O estudo foi realizado com 8.867 adultos chineses que tem entre 25 e 92 anos. Embora estudos parecidos tenham sido feitos nos Estados Unidos e na Europa, esse é o primeiro a investigar a conexão direta entre a poluição do ar e o cálcio na artéria coronária na China. Recentemente, o país passou a se preocupar em reduzir os altos níveis de poluição existentes em algumas regiões, como no Norte.

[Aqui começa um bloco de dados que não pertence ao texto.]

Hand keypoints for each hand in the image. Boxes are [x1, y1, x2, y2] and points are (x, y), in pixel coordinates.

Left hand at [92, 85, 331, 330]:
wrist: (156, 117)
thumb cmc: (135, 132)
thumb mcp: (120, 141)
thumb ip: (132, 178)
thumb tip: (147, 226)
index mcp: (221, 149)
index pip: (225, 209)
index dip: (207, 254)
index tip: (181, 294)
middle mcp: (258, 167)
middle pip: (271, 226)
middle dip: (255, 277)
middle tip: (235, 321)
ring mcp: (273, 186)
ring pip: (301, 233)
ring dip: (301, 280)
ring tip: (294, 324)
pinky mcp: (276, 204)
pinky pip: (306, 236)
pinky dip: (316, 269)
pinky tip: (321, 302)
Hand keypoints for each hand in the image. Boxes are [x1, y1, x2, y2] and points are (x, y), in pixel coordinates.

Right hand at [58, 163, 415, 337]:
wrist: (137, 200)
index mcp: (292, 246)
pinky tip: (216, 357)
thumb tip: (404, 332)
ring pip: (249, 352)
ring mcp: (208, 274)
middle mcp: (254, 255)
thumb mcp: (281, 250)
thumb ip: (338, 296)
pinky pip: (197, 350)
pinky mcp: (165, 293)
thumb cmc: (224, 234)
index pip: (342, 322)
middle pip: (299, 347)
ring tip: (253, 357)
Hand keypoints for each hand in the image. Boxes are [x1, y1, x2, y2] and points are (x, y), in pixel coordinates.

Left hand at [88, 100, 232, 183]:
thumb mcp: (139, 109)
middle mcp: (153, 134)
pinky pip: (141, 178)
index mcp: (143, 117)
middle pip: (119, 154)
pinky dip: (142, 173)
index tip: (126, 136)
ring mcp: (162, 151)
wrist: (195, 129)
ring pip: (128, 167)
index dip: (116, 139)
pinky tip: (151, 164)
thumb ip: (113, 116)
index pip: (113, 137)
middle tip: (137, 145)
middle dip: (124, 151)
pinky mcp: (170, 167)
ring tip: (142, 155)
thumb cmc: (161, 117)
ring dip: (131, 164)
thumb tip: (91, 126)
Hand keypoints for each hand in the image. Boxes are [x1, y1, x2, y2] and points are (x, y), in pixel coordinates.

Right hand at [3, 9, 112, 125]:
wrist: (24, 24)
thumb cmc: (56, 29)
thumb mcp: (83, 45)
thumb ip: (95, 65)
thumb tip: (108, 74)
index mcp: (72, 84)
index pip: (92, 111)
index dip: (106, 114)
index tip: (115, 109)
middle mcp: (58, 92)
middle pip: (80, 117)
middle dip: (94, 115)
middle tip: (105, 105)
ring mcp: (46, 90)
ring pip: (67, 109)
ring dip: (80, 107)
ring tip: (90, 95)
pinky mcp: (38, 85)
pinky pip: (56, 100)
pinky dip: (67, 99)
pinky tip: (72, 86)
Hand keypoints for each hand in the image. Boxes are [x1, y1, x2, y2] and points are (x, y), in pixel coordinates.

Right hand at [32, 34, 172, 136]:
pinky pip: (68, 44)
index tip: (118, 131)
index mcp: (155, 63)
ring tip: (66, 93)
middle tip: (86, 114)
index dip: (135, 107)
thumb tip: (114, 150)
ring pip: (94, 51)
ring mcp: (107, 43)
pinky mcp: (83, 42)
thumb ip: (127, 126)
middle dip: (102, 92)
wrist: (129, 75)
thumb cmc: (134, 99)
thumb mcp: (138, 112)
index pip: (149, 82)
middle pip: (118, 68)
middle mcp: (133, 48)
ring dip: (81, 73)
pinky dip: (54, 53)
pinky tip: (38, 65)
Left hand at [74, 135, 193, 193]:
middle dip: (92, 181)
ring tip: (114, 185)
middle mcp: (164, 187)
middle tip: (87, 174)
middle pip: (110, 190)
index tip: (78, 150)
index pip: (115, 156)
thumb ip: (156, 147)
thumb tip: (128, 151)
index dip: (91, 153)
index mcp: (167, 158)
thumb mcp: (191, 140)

Meng Wang, um dos nomes envolvidos na pesquisa, é professor-assistente de saúde ambiental na Escola de Saúde Pública da Universidade e diz que o estudo fornece dados importantes para compreender os efeitos dos poluentes globalmente. “Este estudo pode fornecer evidências de que a aterosclerose coronariana é uma via patológica pela qual a exposição à poluição do ar aumenta o risco de morte por doença cardíaca coronária. A aterosclerose é um processo ao longo da vida. Como tal, os efeitos da exposição à poluição do ar na aterosclerose são provavelmente crônicos”, disse , em nota, Wang.

Ao estabelecer uma relação entre a poluição e a condição de saúde, é possível fornecer uma chance para que as instituições controlem a exposição das pessoas diante da poluição antes que ela se torne mais prejudicial à saúde.